Paragraph 10 of said article 29S provides for the eases where the'judgment has been extinguished by compensation, set-off, or payment. True, it does not provide for a case like the present, where the judgment never had any legal existence; but a fortiori does it apply to the case of such a judgment, since the principle which it is designed to embody is simply that, whenever an attempt is made to execute a judgment which for any reason is in realty no judgment but only the simulacrum of one, injunction shall lie as of right.

Mr. Wortham, in his work on Procedure in Louisiana (article 118, note), says of the decisions in Adle v. Anty, 1 La. Ann. 260; Lovelace v. Cuny, 3 La. Ann. 619; Champlin v. Lee, 19 La. Ann. 148:

“They hold that the wife can make no appearance without her husband; that such an appearance is no appearance at all.”

And in note (g) the same learned author says that:

“There is logic in the view that the wife’s appearance without her husband’s authorization is no appearance at all.”

In Robinson v.

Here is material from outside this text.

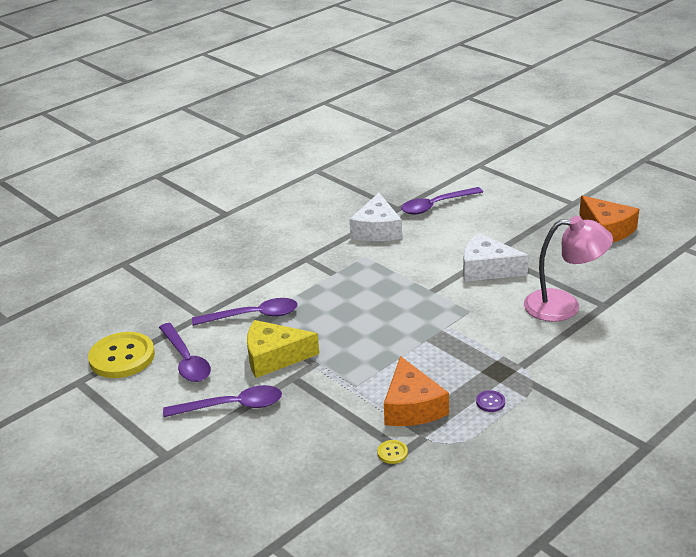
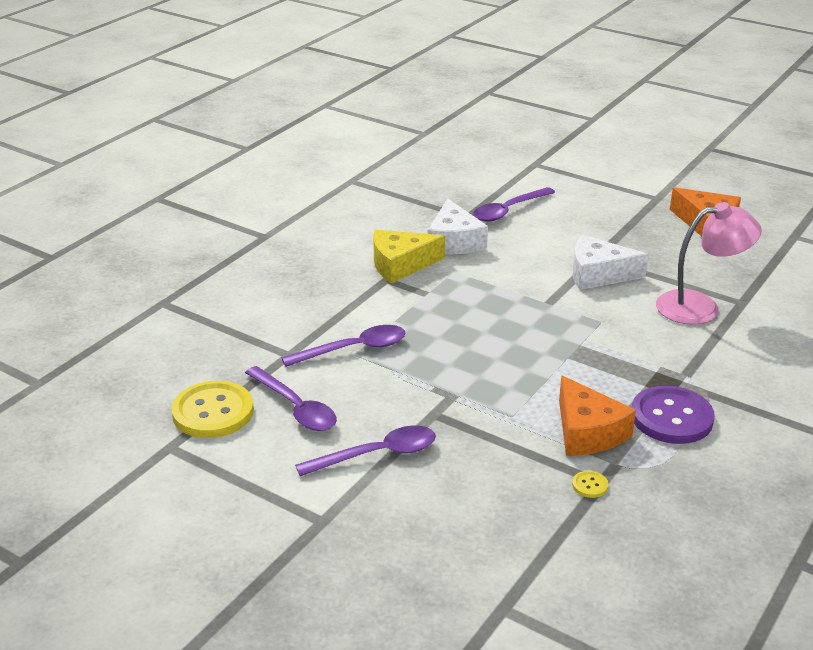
camera: 15 degrees left, 0 degrees up
(274, 357) = (401, 393): yellow cheese -> yellow cheese (400, 265)
(490, 402) = (671, 417): purple button -> purple button, size x2.45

Butler, 6 Rob. 78, where attempts had been made to- procure the authorization of the wife first by asking that the absent husband be cited through a curator ad hoc, and next by asking that the court authorize her, and where the attention of the court had not been called to the fact that both attempts had proved abortive, the court noticed the defect ex proprio- motu, saying, through Judge Martin as the organ of the court, that it was its duty to do so, because:

“This error forms an absolute nullity, one of those which relate to the good order of society.”

And in Champlin v. Lee, 19 La. Ann. 148, one of the cases referred to in Wortham on Procedure, supra, the court said:

“This want of authority has not been brought to our notice by the parties, but, as such proceedings are absolutely null, we feel bound, ex officio, to notice such radical omissions.”

And in White v. Bird, 20 La. Ann. 281, the syllabus reads:

“A judgment rendered against a married woman, without her being authorized to appear in court, is null.”

[4] That mandamus lies in cases where the grounds of injunction are those specified in article 298, C. P., see State ex rel. Jacobs v. Judge, 40 La. Ann. 206, 3 South. 561; Beasley v. Jenkins, 117 La. 577, 42 South. 145. In Hanson v. Police Jury, 116 La. 1085, 41 South. 321, the court quoted approvingly from another decision, as follows:

“In cases provided for by article 298 and others similar, the jurisprudence is perfectly settled that the judge has no such discretion, but is bound to grant the application when made in conformity with the requirements of the law.”

No case could be more similar than one like the present where there is, legally speaking, no judgment.

It is therefore ordered, adjudged, and decreed that a peremptory mandamus issue to *305the Hon. Fled. D. King, judge of the civil district court of the parish of Orleans, division B, commanding him to issue an injunction as prayed for in the petition filed by Mrs. Agnes Maloney, wife of Frank Leyland, and Mrs. Adele Maloney, divorced wife of Henry Miller Hoyle, in the suit entitled Ed. Mulling v. Clara Jones et al., No. 100,746 of the docket of said court.